Kent Veterinary Center   ~  Judy Tubman, VMD

31239 Chesterville Bridge Rd.

Millington, MD 21651

Office: 410-928-5700   Fax: 410-928-3541



Hospital Admissions Form


Owner: ______________________________________________________________________


Address: _____________________________________________________________________


____________________________________________________________________________


Phone Number: _______________________________________________________________


Patient: ______________________________________________________________________


Species: ______________ Age: __________ Sex: ____________ Breed:__________________


Admission Date: ______________________________________________________________


Reason for visit: _______________________________________________________________



As owner, or duly authorized agent of the owner, of the above named animal, I hereby consent and authorize the clinic to receive, prescribe, treat or operate on this animal. I understand and agree with the terms and I am responsible for paying the bill for all services rendered.


All animals hospitalized at Centreville Equine must be fully vaccinated and free of parasites. The following are REQUIRED and must be up to date for hospitalization:


DOGS: Da2LPP-C vaccine, Bordetella vaccine, Rabies vaccine, and a negative fecal exam. Dogs more than one year of age must have a negative Heartworm test within a year.

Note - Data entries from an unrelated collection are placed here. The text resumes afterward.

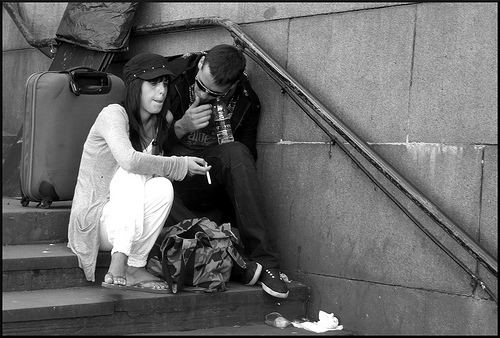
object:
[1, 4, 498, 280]
handrail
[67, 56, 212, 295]
woman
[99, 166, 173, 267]
pants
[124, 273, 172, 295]
flip flops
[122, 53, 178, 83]
hat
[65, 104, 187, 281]
jacket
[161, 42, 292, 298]
man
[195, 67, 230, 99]
sunglasses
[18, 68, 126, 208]
suitcase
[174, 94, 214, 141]
hand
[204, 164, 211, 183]
cigarette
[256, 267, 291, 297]
shoes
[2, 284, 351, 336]
steps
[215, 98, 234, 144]
bottle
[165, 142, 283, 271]
pants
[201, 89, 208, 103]
nose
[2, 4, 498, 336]
wall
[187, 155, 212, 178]
hand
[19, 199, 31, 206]
wheel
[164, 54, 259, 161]
jacket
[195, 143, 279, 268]
leg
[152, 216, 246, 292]
bag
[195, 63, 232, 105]
face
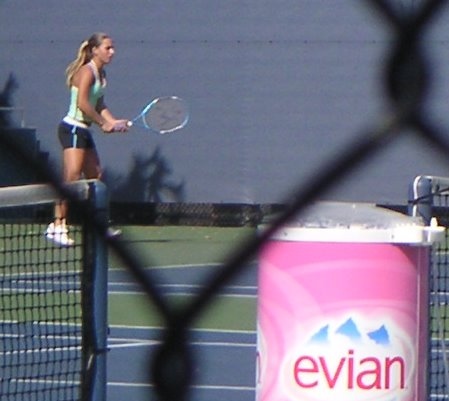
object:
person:
[46, 33, 130, 247]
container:
[257, 200, 448, 401]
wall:
[1, 3, 448, 207]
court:
[1, 252, 448, 304]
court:
[0, 319, 448, 400]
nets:
[2, 178, 448, 400]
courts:
[1, 250, 449, 400]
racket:
[127, 94, 191, 136]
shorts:
[57, 121, 96, 151]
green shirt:
[62, 61, 109, 130]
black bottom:
[0, 203, 448, 230]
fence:
[1, 2, 448, 400]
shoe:
[44, 223, 75, 247]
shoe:
[106, 224, 122, 236]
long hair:
[65, 34, 113, 89]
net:
[1, 176, 107, 400]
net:
[413, 176, 449, 400]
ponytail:
[63, 40, 90, 88]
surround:
[2, 221, 448, 335]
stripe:
[72, 124, 77, 148]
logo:
[295, 320, 407, 391]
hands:
[102, 119, 131, 133]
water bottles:
[261, 217, 420, 228]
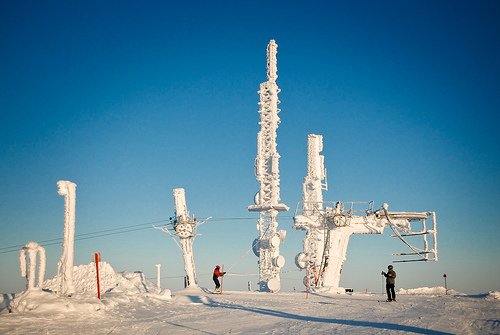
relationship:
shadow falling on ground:
[0, 313, 500, 335] [2, 290, 498, 333]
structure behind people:
[165, 188, 202, 288] [212, 265, 226, 292]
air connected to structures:
[6, 4, 490, 300] [218, 38, 408, 292]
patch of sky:
[20, 20, 239, 180] [0, 5, 495, 290]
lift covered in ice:
[350, 196, 448, 272] [309, 209, 409, 234]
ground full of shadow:
[2, 290, 498, 333] [0, 313, 500, 335]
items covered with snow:
[16, 43, 447, 298] [14, 40, 446, 299]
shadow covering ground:
[0, 313, 500, 335] [0, 284, 500, 332]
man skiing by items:
[381, 265, 396, 302] [234, 36, 449, 296]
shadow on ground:
[197, 295, 447, 333] [19, 286, 497, 333]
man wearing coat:
[381, 265, 396, 302] [380, 264, 397, 290]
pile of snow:
[42, 255, 133, 306] [12, 289, 499, 331]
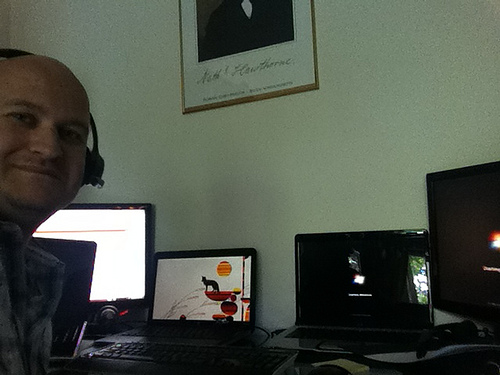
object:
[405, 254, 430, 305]
reflection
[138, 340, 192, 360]
keys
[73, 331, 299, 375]
keyboard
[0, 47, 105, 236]
head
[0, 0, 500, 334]
wall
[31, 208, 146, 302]
computer screen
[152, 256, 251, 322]
computer screen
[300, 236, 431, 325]
computer screen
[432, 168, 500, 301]
computer screen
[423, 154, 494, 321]
white bowl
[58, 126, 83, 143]
eyes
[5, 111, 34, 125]
eye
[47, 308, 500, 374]
desk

CATS: Fvr-cp vaccine, Rabies vaccine, and a negative fecal exam.


NOTE: Any animal with fleas, ticks, or intestinal parasites will be treated immediately upon admission at the expense of the owner. Anything that is not current will be done at the time of admission. All animals due to undergo surgery must be in healthy condition, any animal with severe parasite infestation, that is severely under-weight, flea infested or in general poor health  will need to be treated and admitted at a later date, when surgery can be safely undertaken.


Our office is to use all reasonable precautions against injury, escape, or demise but will not be held liable or responsible in any manner regarding the care, treatment or safe keeping of the animal.  I understand that I am assuming all risks involved in care and treatment for this animal. I consent to administration of anesthesia as deemed necessary by the doctor. I acknowledge that risks and the possibility of complications exist in any surgical or medical treatment.


An estimate of anticipated fees has or will be given to me on request. A deposit is required upon admittance to the clinic. All charges shall be paid in full upon release. 4.0% of the total bill will be added to Mastercard & Visa payments.


All animals must be picked up within three (3) days of the specified release date. A written notice will be mailed to the address above. Five (5) days after such written notice, the animal will be considered abandoned and the clinic will take ownership of the pet. This will give the clinic the right to do with the pet what we deem appropriate. It is understood that abandonment does not relieve me from responsibility of payment for services rendered, including the cost of boarding.


I agree that in the case of nonpayment, a fee of 1.5% per month (18% per annum) & a $20.00 per month re-billing fee will be charged.  All collection and attorney fees necessary to collect this debt will be born by me.  Any disputes of a legal matter must be settled in Kent County, Maryland.  The signatory has read and is bound by this agreement.



SIGNATURE:


______________________________________________________________________


PHONE NUMBER FOR TODAY:


______________________________________________________


EMERGENCY PHONE NUMBER:


_____________________________________________________




Our Check Policy: Your check is welcome at our business. If your check is returned, it may be re-presented in an electronic manner. You hereby authorize service charges and processing fees, as permitted by law, to be debited from the same account by paper or electronically, at our option. Your payment by check shall be recognized as acceptance of our electronic check recovery system.